El personaje era una maravilla en la política. Nadie se le acercaba en carisma. Cada encuesta ponía en evidencia su insuperable popularidad y dejaba en claro que el proceso electoral sería sólo un requisito, pues en cuanto anunció su candidatura él ya había ganado la elección.
Esta percepción de triunfo no estaba desconectada de la realidad. El domingo 7 de julio de 2015, cinco de cada 10 votos fueron para él. Con más de 337 mil boletas marcadas con su nombre, aplastó y humilló a los nueve “rivales” que pretendían gobernar Guadalajara: la joya de la corona.
¿Su nombre? Enrique Alfaro Ramírez.
“La ola naranja”, cabecearon pomposamente los medios de comunicación, pues el prestigio de la marca Alfaro puso en el poder al partido Movimiento Ciudadano en Zapopan, con Pablo Lemus al frente; lo hizo en Tlaquepaque, con María Elena Limón como la primera alcaldesa electa en ese municipio, y refrendó en Tlajomulco con Alberto Uribe Camacho.
El personaje formó su propio sello de calidad y éste se impuso al partido. Y sólo con eso, la realidad política de la Zona Metropolitana de Guadalajara se transformó. El alfarismo había llegado.

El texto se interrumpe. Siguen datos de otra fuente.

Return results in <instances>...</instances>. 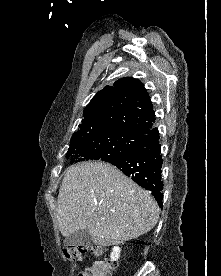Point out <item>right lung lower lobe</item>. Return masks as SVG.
Here are the masks:
<instances>
[{
  "instance_id": "1",
  "label": "right lung lower lobe",
  "mask_w": 221,
  "mask_h": 276,
  "mask_svg": "<svg viewBox=\"0 0 221 276\" xmlns=\"http://www.w3.org/2000/svg\"><path fill=\"white\" fill-rule=\"evenodd\" d=\"M160 150L158 129L152 128L138 147L128 155L109 163L115 165L141 187L151 191L158 205L162 208L163 181L161 180L162 158Z\"/></svg>"
}]
</instances>
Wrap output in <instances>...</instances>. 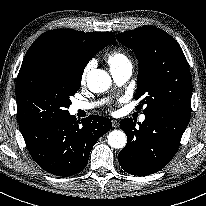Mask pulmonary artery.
Masks as SVG:
<instances>
[{
  "label": "pulmonary artery",
  "mask_w": 206,
  "mask_h": 206,
  "mask_svg": "<svg viewBox=\"0 0 206 206\" xmlns=\"http://www.w3.org/2000/svg\"><path fill=\"white\" fill-rule=\"evenodd\" d=\"M132 66L130 64L120 66L115 69H111V75L113 80L118 84H124L132 75ZM95 107L94 103L84 102V101H75L73 103L74 110H91ZM145 116H140V121H144Z\"/></svg>",
  "instance_id": "1"
}]
</instances>
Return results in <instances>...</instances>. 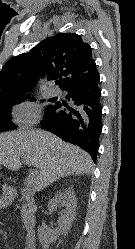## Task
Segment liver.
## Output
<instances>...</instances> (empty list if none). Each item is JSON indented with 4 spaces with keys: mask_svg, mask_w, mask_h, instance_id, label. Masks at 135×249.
Returning <instances> with one entry per match:
<instances>
[{
    "mask_svg": "<svg viewBox=\"0 0 135 249\" xmlns=\"http://www.w3.org/2000/svg\"><path fill=\"white\" fill-rule=\"evenodd\" d=\"M23 157L36 168L34 184L38 191L69 175H90L94 169L87 152L49 132L31 130L0 134V164L17 171Z\"/></svg>",
    "mask_w": 135,
    "mask_h": 249,
    "instance_id": "obj_1",
    "label": "liver"
}]
</instances>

El 1 de octubre de 2015, el carisma en persona rindió protesta y prometió un cambio radical respecto al estilo de sus predecesores. Ahora sí había alcalde, dijo. Adiós a la crisis urbana y social, anunció con estridencia. No más policías para los compas, sino para las calles, prometió.
Diez años después, el único cambio fueron los nombres de quienes reparten las cuotas de poder.
De la presidencia tapatía, Alfaro saltó a Casa Jalisco y desde ahí intentó pelearle reflectores al mismísimo López Obrador. Mientras tanto, tejió su propio ecosistema: Ismael del Toro, Hugo Luna, Clemente Castañeda, Verónica Delgadillo… y, claro, Pablo Lemus, que pasó de aliado a aspirante incómodo.
La maquinaria funcionó tan bien que hasta logró blindar a los suyos con leyes hechas a la medida: escoltas vitalicias, protección institucional y privilegios que nos recuerdan a lo peor del viejo régimen.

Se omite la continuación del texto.